The mean time duration for resolution of discoloration after discontinuation of Linezolid was of seven days (range from three days to six months), which was consistent with the finding of Khasawneh et al 2013 [28]. Ken Kobayashi et al 2010 [33] in his study demonstrated yellowish-brown to black hair like elongation of filiform papillae with whitish lingual papillae in two of his Japanese patients clearly proving it to be useful in diagnosis as an objective criteria. Teeth discoloration was observed more in children [22, 25, 30] and in adults where oral mucosa [1] and lips [27] were involved in addition to tongue.

Naranjo’s adverse drug reaction probability scale scoring was used for predicating a probable association in most of the previous case reports [1, 20, 23, 24, 25, 26, 28, 32]. None of the authors have used WHO-UMC scale with a re-challenge test in their case reports.

All authors had consensus regarding withdrawal of Linezolid except in the case report of Ma JS 2009 where patient tolerated the drug well in spite of BHT [25]. Khasawneh et al 2013 and Aijazi et al 2013 [28, 29] advocated baking soda tooth paste while Balaji et al 2014 [20] and Mancano MA [32] recommended normal saline which was consistent with treatment given in the present case. Matson and Miller 2003 [22] concluded that drug to drug interaction possibility cannot be ruled out where multiple drugs were co-administered along with Linezolid.

In the present case, the appearance of BHT after the intake of Linezolid drug was based on clinical diagnosis, visual observation and microscopic evaluation. Its complete resolution after withdrawal of Linezolid establishes a causative relationship, which was further strengthened by the re-challenge test. WHO-UMC causality scale showed certain adverse reaction and Naranjo’s adverse drug reaction probability scale (NADRPS) scoring for drug related adverse event that was 10 out of a maximum score of 12 (i.e. definite) and based on the following proposed diagnostic criteria for Linezolid induced BHT the score was 10/12.
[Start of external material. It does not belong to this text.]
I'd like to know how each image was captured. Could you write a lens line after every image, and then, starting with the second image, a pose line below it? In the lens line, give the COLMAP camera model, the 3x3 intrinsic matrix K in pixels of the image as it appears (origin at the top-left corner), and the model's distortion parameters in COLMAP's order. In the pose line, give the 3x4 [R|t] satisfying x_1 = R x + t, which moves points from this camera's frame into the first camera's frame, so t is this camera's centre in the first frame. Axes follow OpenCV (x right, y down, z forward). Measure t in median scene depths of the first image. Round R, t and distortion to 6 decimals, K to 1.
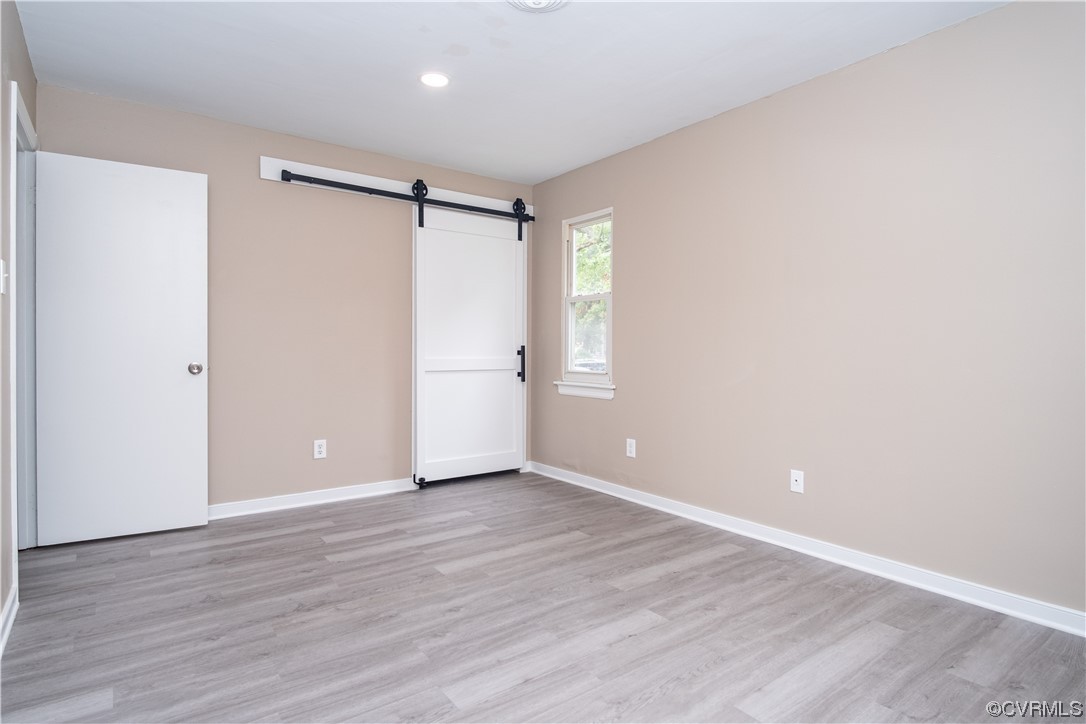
lens RADIAL K [[584.2, 0, 534.2], [0, 584.2, 356.0], [0, 0, 1]] dist [-0.010202, 0.001708]
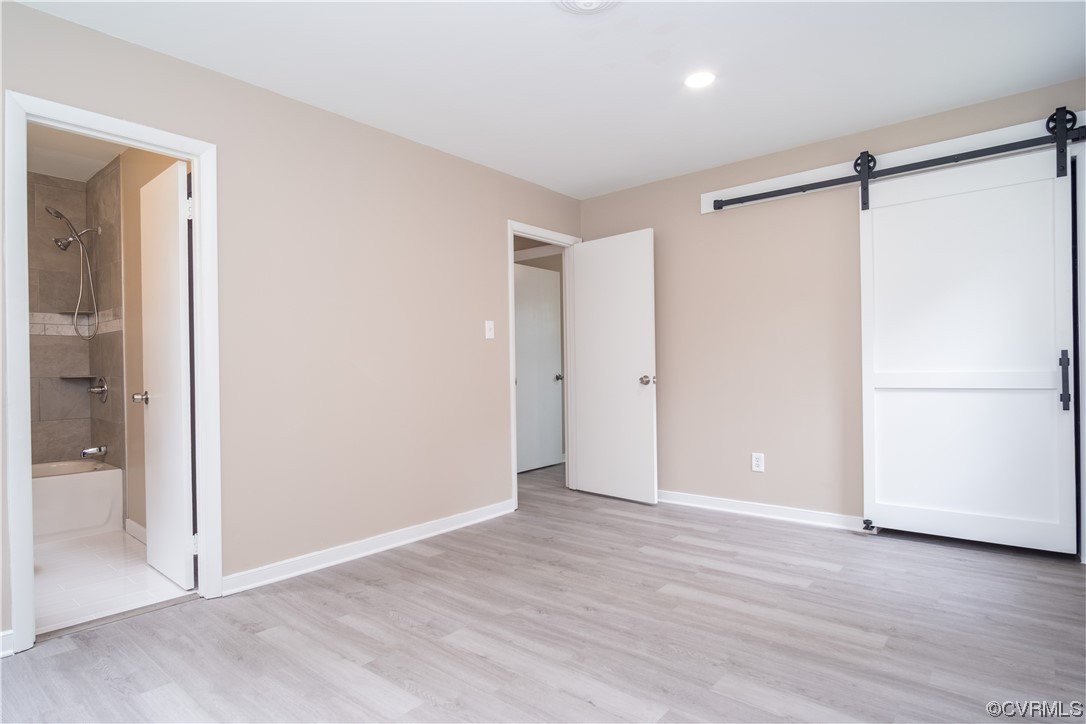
lens RADIAL K [[584.2, 0, 535.2], [0, 584.2, 367.8], [0, 0, 1]] dist [-0.010202, 0.001708]
pose [[0.215094, -0.008373, -0.976557, 0.863129], [0.007448, 0.999948, -0.006933, 0.001040], [0.976565, -0.005782, 0.215145, 0.657991]]
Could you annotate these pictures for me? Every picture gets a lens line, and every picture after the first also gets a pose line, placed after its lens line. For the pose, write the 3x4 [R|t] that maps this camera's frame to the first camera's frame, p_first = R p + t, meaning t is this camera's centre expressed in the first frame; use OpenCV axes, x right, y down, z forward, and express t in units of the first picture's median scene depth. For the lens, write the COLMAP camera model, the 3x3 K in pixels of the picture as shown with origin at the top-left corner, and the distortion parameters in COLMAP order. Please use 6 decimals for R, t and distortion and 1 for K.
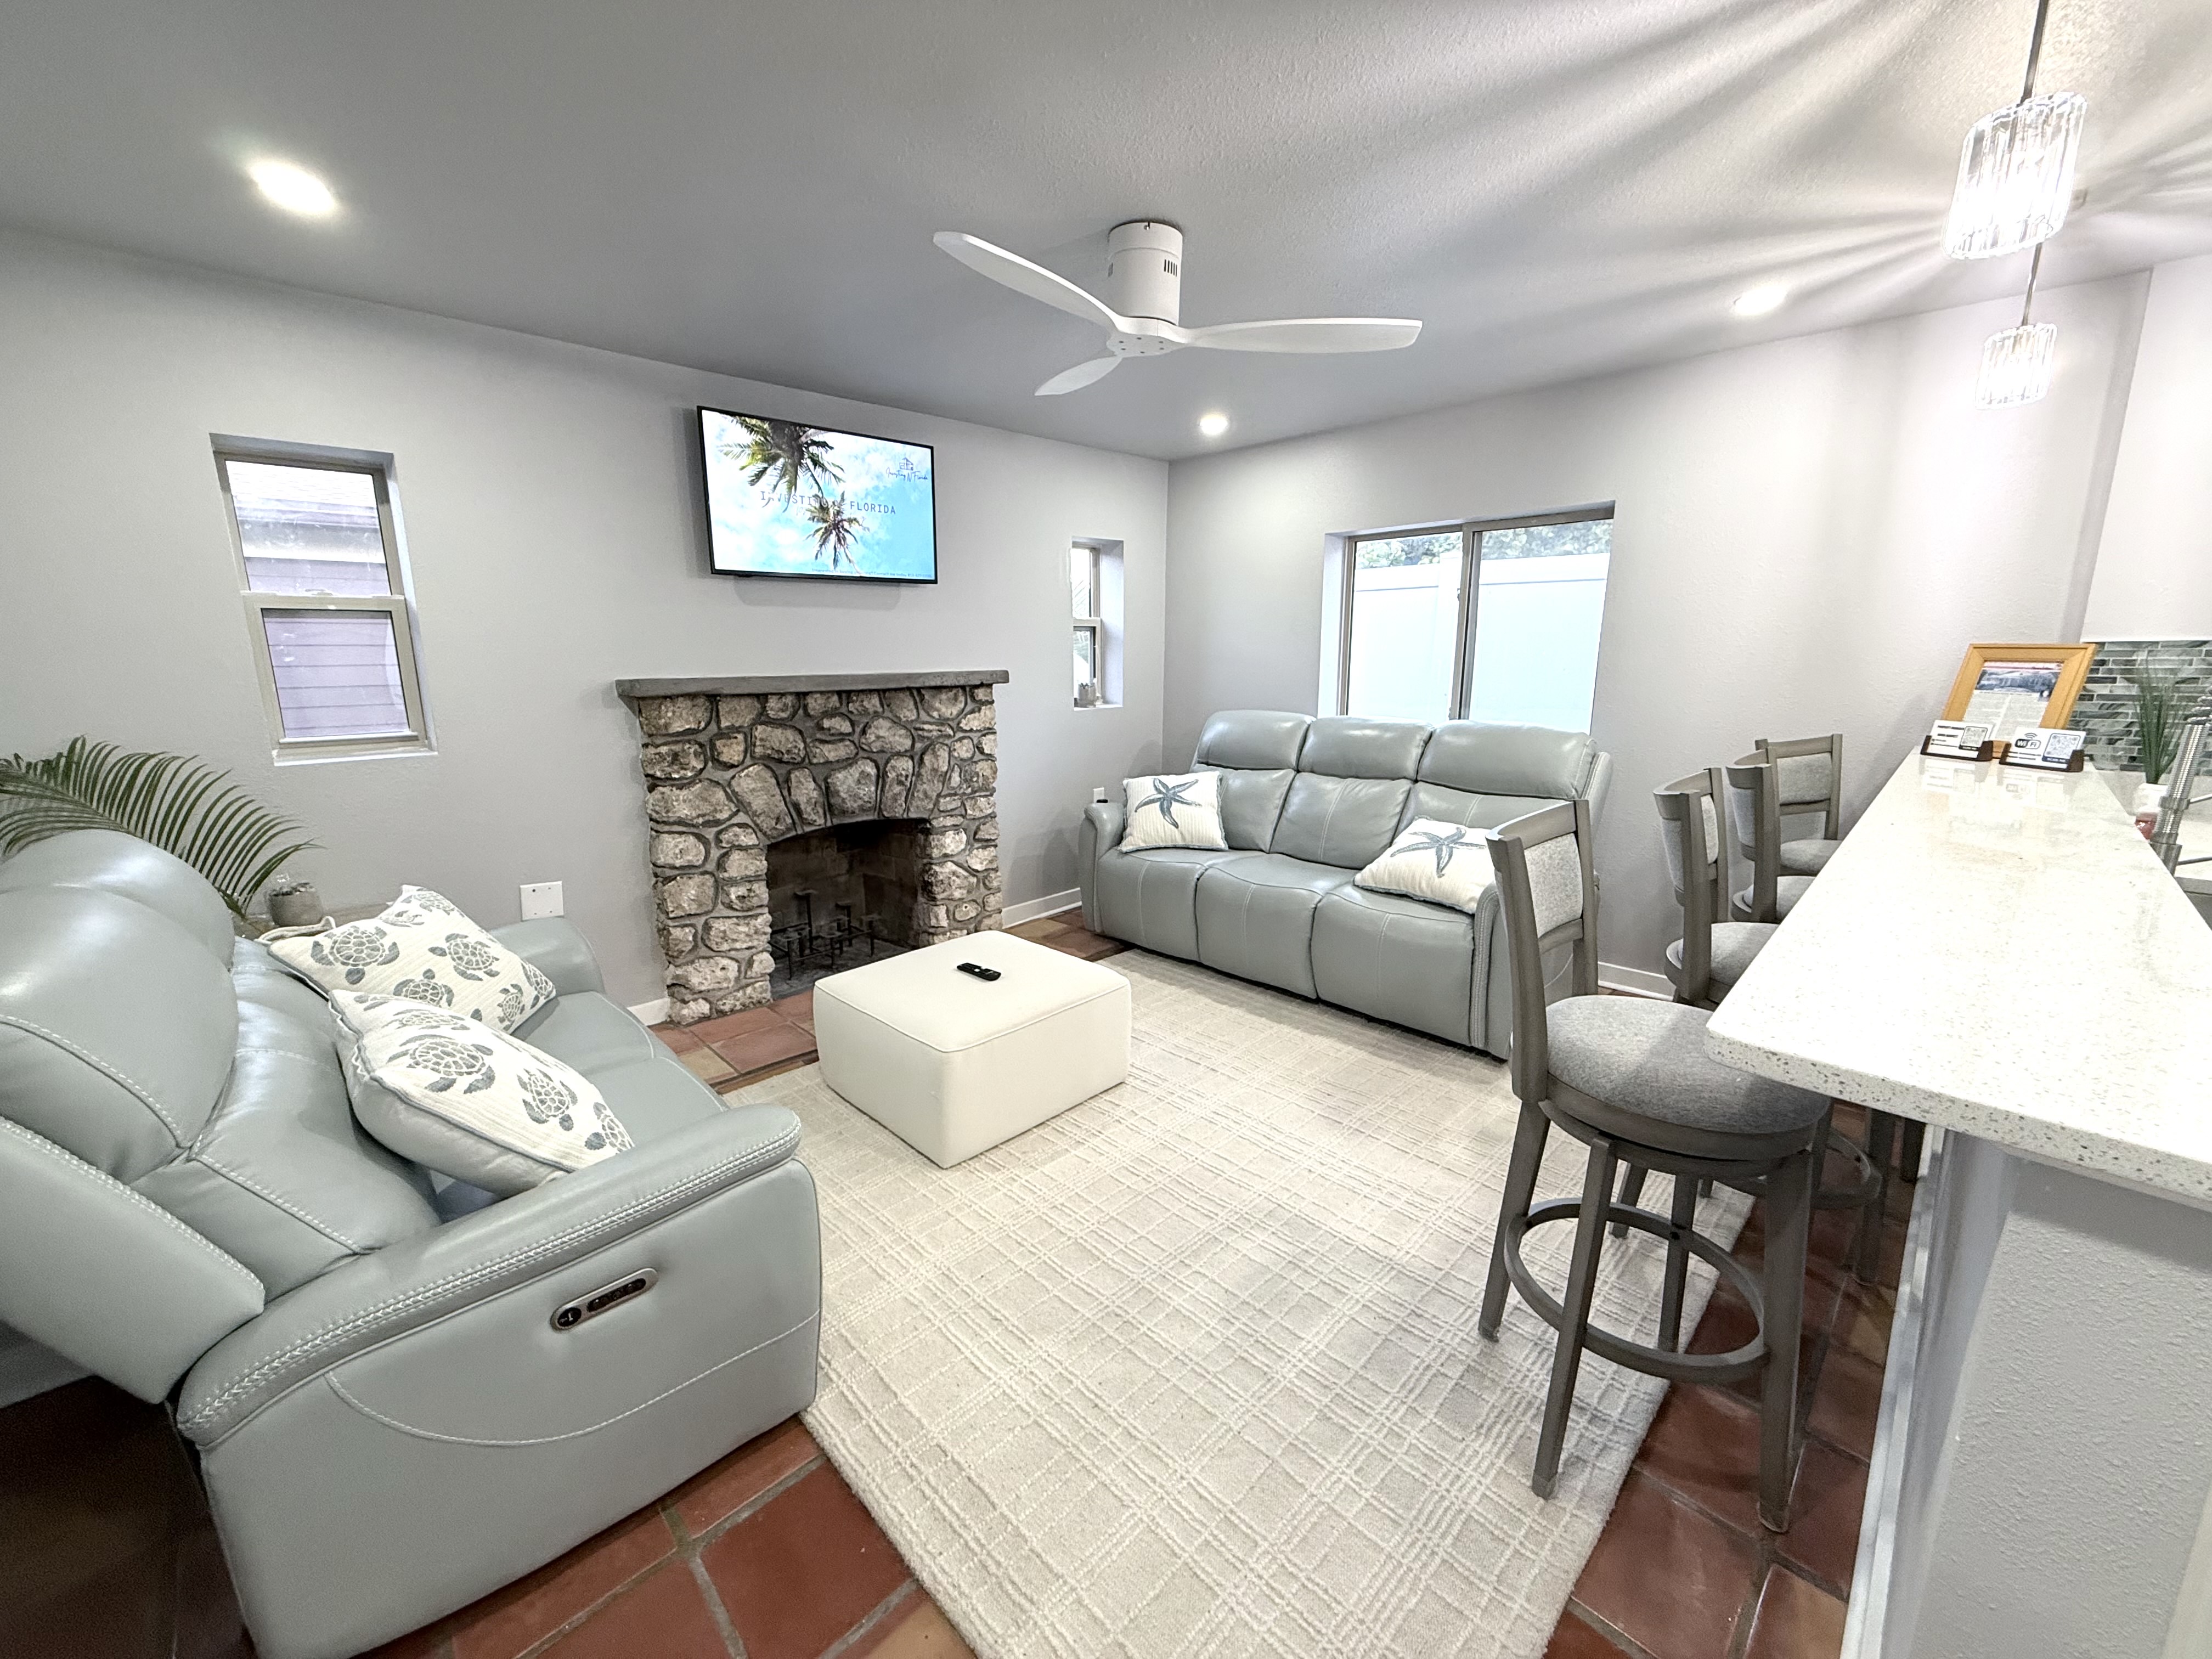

At present, there is no specific histological criterion that has been incorporated for early diagnosis of this condition. In order to make the diagnosis of Linezolid induced black hairy tongue, it is suggested that three major and four minor criteria must be met with a cut off score of ≥7. We propose the following criteria for diagnosis of Linezolid induced black hairy tongue.

Based upon the above proposed criteria our total score for the index case was 10/12 that definitely establishes the diagnosis for Linezolid induced BHT. Further, studies are required for validation of the scale.

4. Conclusion

This case report is highlighted due to its rarity and to create awareness amongst the medical fraternity as their services are frequently sought for ameliorating this adverse reaction with utmost professional competence, diligence and prompt human care.

Limitation of Case Study

Lack of dermoscopic and electron microscopic findings.

Implication of This Case Study

The implication of this review will be that Linezolid drug can be continued in situations where it is the only drug for gram positive MRSA especially and in Vancomycin resistant entero-cocci as it acts not only on protein binding sites but also on the alternate binding sites of these organisms. Further, validation of the proposed scale by us and other authors in their studies is required.

Acknowledgement

Nil.

Financial Support and Sponsorship

Nil.

Conflict of Interest

None Declared.

Patients Consent

Written informed consent was obtained from the patient for publication of this case report and accompanying images.